- Opening Delimiter -

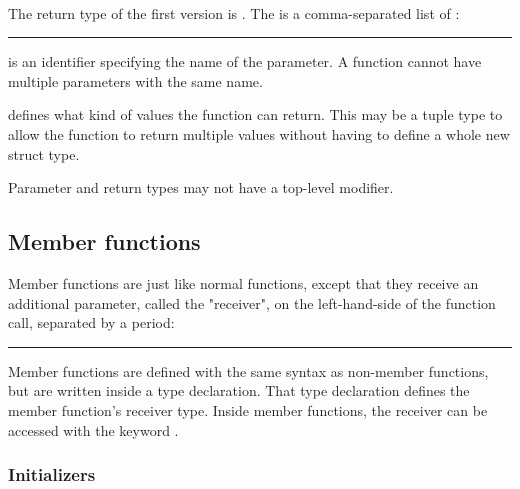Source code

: \begin{grammar}
  \code{(}  \code{)} \code{\{}  \code{\}}\\
  \code{(}  \code{)} \code{->}  \code{\{}  \code{\}}
\end{grammar}

The return type of the first version is . The
 is a comma-separated list of
:

\begin{grammar}
\rule{parameter}  \code{:} 
\end{grammar}

 is an identifier specifying the name of the
parameter. A function cannot have multiple parameters with the same name.

 defines what kind of values the function can return.
This may be a tuple type to allow the function to return multiple values without
having to define a whole new struct type.

Parameter and return types may not have a top-level  modifier.

\subsection{Member functions}

Member functions are just like normal functions, except that they receive an
additional parameter, called the "receiver", on the left-hand-side of the
function call, separated by a period:

\begin{grammar}
\rule{member-function-call}    \code{(}  \code{)}
\end{grammar}

Member functions are defined with the same syntax as non-member functions, but
are written inside a type declaration. That type declaration defines the member
function's receiver type. Inside member functions, the receiver can be accessed
with the keyword .

\subsubsection{Initializers}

- Closing Delimiter -

Your goal
Make an exact copy of the records above. Keep out every picture.

Written response
Source code

: \begin{grammar}
  \code{(}  \code{)} \code{\{}  \code{\}}\\
  \code{(}  \code{)} \code{->}  \code{\{}  \code{\}}
\end{grammar}

The return type of the first version is . The
 is a comma-separated list of
:

\begin{grammar}
\rule{parameter}  \code{:} 
\end{grammar}

 is an identifier specifying the name of the
parameter. A function cannot have multiple parameters with the same name.

 defines what kind of values the function can return.
This may be a tuple type to allow the function to return multiple values without
having to define a whole new struct type.

Parameter and return types may not have a top-level  modifier.

\subsection{Member functions}

Member functions are just like normal functions, except that they receive an
additional parameter, called the "receiver", on the left-hand-side of the
function call, separated by a period:

\begin{grammar}
\rule{member-function-call}    \code{(}  \code{)}
\end{grammar}

Member functions are defined with the same syntax as non-member functions, but
are written inside a type declaration. That type declaration defines the member
function's receiver type. Inside member functions, the receiver can be accessed
with the keyword .

\subsubsection{Initializers}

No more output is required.